Stored dataset items:
■ ■ ■

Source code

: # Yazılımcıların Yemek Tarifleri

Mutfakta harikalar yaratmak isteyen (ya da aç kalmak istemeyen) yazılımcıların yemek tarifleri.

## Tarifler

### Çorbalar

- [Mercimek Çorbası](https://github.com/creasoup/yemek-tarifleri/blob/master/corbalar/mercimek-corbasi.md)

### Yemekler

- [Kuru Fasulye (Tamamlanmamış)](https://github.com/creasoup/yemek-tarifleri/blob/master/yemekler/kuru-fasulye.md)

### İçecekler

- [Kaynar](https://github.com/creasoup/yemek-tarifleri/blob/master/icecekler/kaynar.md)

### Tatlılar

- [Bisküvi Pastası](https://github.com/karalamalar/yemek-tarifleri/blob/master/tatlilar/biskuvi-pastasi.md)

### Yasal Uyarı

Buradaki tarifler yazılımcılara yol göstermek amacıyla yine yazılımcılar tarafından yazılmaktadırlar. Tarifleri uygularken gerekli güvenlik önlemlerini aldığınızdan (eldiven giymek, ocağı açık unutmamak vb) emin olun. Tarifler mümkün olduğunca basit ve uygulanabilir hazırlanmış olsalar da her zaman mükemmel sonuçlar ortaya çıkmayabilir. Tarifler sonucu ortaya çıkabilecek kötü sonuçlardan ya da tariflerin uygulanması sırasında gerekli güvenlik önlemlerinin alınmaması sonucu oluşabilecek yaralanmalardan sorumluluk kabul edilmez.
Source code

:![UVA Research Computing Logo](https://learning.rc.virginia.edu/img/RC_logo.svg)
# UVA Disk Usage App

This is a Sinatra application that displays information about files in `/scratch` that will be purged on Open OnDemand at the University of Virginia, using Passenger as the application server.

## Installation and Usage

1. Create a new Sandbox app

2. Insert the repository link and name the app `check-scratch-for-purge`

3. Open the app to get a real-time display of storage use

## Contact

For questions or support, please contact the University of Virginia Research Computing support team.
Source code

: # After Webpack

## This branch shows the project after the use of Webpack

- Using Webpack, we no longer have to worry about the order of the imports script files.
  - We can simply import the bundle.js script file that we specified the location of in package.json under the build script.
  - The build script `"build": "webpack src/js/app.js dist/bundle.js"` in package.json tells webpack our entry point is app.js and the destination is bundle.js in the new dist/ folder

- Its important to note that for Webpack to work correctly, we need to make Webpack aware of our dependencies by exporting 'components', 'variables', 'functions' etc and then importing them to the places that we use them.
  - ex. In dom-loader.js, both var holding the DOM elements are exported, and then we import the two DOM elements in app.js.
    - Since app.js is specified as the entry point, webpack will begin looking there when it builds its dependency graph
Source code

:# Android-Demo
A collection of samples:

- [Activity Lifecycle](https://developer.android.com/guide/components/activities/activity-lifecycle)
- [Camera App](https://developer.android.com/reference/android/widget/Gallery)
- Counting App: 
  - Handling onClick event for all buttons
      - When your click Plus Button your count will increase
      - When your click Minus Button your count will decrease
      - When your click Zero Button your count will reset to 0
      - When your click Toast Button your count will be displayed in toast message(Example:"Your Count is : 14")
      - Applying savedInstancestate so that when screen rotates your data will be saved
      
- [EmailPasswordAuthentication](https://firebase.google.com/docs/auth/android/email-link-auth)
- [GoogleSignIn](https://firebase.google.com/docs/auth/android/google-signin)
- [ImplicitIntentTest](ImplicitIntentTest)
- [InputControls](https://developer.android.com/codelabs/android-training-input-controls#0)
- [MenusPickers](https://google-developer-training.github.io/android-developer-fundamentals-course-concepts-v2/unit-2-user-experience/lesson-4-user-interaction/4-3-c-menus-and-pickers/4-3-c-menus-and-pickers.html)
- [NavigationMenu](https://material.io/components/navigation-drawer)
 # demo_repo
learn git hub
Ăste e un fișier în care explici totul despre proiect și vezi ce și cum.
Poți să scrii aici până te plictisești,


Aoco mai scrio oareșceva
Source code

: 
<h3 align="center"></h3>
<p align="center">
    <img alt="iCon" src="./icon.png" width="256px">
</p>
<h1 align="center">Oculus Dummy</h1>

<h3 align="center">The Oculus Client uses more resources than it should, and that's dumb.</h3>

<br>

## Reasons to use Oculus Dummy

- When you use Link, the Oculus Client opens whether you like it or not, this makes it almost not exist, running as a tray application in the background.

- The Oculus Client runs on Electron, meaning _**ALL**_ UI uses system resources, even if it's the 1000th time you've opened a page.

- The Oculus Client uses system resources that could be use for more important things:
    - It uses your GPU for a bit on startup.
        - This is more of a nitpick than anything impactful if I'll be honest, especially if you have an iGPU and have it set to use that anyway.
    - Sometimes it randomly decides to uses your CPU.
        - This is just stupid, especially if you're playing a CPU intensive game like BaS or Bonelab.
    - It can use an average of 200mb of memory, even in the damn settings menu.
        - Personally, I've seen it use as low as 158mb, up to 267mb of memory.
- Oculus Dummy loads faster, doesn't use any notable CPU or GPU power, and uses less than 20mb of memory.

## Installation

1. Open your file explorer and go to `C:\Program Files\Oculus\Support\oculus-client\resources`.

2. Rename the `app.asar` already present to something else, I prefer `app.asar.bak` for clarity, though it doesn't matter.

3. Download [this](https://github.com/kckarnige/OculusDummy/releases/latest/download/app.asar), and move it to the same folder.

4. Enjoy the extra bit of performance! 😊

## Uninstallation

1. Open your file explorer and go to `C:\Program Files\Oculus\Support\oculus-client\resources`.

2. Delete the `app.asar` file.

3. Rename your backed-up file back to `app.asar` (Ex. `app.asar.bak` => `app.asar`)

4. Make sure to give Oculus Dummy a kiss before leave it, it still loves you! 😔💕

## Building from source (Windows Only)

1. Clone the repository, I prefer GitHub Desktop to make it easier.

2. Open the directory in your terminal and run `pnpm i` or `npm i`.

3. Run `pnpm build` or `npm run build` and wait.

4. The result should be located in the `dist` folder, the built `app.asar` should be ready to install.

■ ■ ■

Reply by returning the full set of records above exactly.

Source code

: # Yazılımcıların Yemek Tarifleri

Mutfakta harikalar yaratmak isteyen (ya da aç kalmak istemeyen) yazılımcıların yemek tarifleri.

## Tarifler

### Çorbalar

- [Mercimek Çorbası](https://github.com/creasoup/yemek-tarifleri/blob/master/corbalar/mercimek-corbasi.md)

### Yemekler

- [Kuru Fasulye (Tamamlanmamış)](https://github.com/creasoup/yemek-tarifleri/blob/master/yemekler/kuru-fasulye.md)

### İçecekler

- [Kaynar](https://github.com/creasoup/yemek-tarifleri/blob/master/icecekler/kaynar.md)

### Tatlılar

- [Bisküvi Pastası](https://github.com/karalamalar/yemek-tarifleri/blob/master/tatlilar/biskuvi-pastasi.md)

### Yasal Uyarı

Buradaki tarifler yazılımcılara yol göstermek amacıyla yine yazılımcılar tarafından yazılmaktadırlar. Tarifleri uygularken gerekli güvenlik önlemlerini aldığınızdan (eldiven giymek, ocağı açık unutmamak vb) emin olun. Tarifler mümkün olduğunca basit ve uygulanabilir hazırlanmış olsalar da her zaman mükemmel sonuçlar ortaya çıkmayabilir. Tarifler sonucu ortaya çıkabilecek kötü sonuçlardan ya da tariflerin uygulanması sırasında gerekli güvenlik önlemlerinin alınmaması sonucu oluşabilecek yaralanmalardan sorumluluk kabul edilmez.
Source code

:![UVA Research Computing Logo](https://learning.rc.virginia.edu/img/RC_logo.svg)
# UVA Disk Usage App

This is a Sinatra application that displays information about files in `/scratch` that will be purged on Open OnDemand at the University of Virginia, using Passenger as the application server.

## Installation and Usage

1. Create a new Sandbox app

2. Insert the repository link and name the app `check-scratch-for-purge`

3. Open the app to get a real-time display of storage use

## Contact

For questions or support, please contact the University of Virginia Research Computing support team.
Source code

: # After Webpack

## This branch shows the project after the use of Webpack

- Using Webpack, we no longer have to worry about the order of the imports script files.
  - We can simply import the bundle.js script file that we specified the location of in package.json under the build script.
  - The build script `"build": "webpack src/js/app.js dist/bundle.js"` in package.json tells webpack our entry point is app.js and the destination is bundle.js in the new dist/ folder

- Its important to note that for Webpack to work correctly, we need to make Webpack aware of our dependencies by exporting 'components', 'variables', 'functions' etc and then importing them to the places that we use them.
  - ex. In dom-loader.js, both var holding the DOM elements are exported, and then we import the two DOM elements in app.js.
    - Since app.js is specified as the entry point, webpack will begin looking there when it builds its dependency graph
Source code

:# Android-Demo
A collection of samples:

- [Activity Lifecycle](https://developer.android.com/guide/components/activities/activity-lifecycle)
- [Camera App](https://developer.android.com/reference/android/widget/Gallery)
- Counting App: 
  - Handling onClick event for all buttons
      - When your click Plus Button your count will increase
      - When your click Minus Button your count will decrease
      - When your click Zero Button your count will reset to 0
      - When your click Toast Button your count will be displayed in toast message(Example:"Your Count is : 14")
      - Applying savedInstancestate so that when screen rotates your data will be saved
      
- [EmailPasswordAuthentication](https://firebase.google.com/docs/auth/android/email-link-auth)
- [GoogleSignIn](https://firebase.google.com/docs/auth/android/google-signin)
- [ImplicitIntentTest](ImplicitIntentTest)
- [InputControls](https://developer.android.com/codelabs/android-training-input-controls#0)
- [MenusPickers](https://google-developer-training.github.io/android-developer-fundamentals-course-concepts-v2/unit-2-user-experience/lesson-4-user-interaction/4-3-c-menus-and-pickers/4-3-c-menus-and-pickers.html)
- [NavigationMenu](https://material.io/components/navigation-drawer)
 # demo_repo
learn git hub
Ăste e un fișier în care explici totul despre proiect și vezi ce și cum.
Poți să scrii aici până te plictisești,


Aoco mai scrio oareșceva
Source code

: 
<h3 align="center"></h3>
<p align="center">
    <img alt="iCon" src="./icon.png" width="256px">
</p>
<h1 align="center">Oculus Dummy</h1>

<h3 align="center">The Oculus Client uses more resources than it should, and that's dumb.</h3>

<br>

## Reasons to use Oculus Dummy

- When you use Link, the Oculus Client opens whether you like it or not, this makes it almost not exist, running as a tray application in the background.

- The Oculus Client runs on Electron, meaning _**ALL**_ UI uses system resources, even if it's the 1000th time you've opened a page.

- The Oculus Client uses system resources that could be use for more important things:
    - It uses your GPU for a bit on startup.
        - This is more of a nitpick than anything impactful if I'll be honest, especially if you have an iGPU and have it set to use that anyway.
    - Sometimes it randomly decides to uses your CPU.
        - This is just stupid, especially if you're playing a CPU intensive game like BaS or Bonelab.
    - It can use an average of 200mb of memory, even in the damn settings menu.
        - Personally, I've seen it use as low as 158mb, up to 267mb of memory.
- Oculus Dummy loads faster, doesn't use any notable CPU or GPU power, and uses less than 20mb of memory.

## Installation

1. Open your file explorer and go to `C:\Program Files\Oculus\Support\oculus-client\resources`.

2. Rename the `app.asar` already present to something else, I prefer `app.asar.bak` for clarity, though it doesn't matter.

3. Download [this](https://github.com/kckarnige/OculusDummy/releases/latest/download/app.asar), and move it to the same folder.

4. Enjoy the extra bit of performance! 😊

## Uninstallation

1. Open your file explorer and go to `C:\Program Files\Oculus\Support\oculus-client\resources`.

2. Delete the `app.asar` file.

3. Rename your backed-up file back to `app.asar` (Ex. `app.asar.bak` => `app.asar`)

4. Make sure to give Oculus Dummy a kiss before leave it, it still loves you! 😔💕

## Building from source (Windows Only)

1. Clone the repository, I prefer GitHub Desktop to make it easier.

2. Open the directory in your terminal and run `pnpm i` or `npm i`.

3. Run `pnpm build` or `npm run build` and wait.

4. The result should be located in the `dist` folder, the built `app.asar` should be ready to install.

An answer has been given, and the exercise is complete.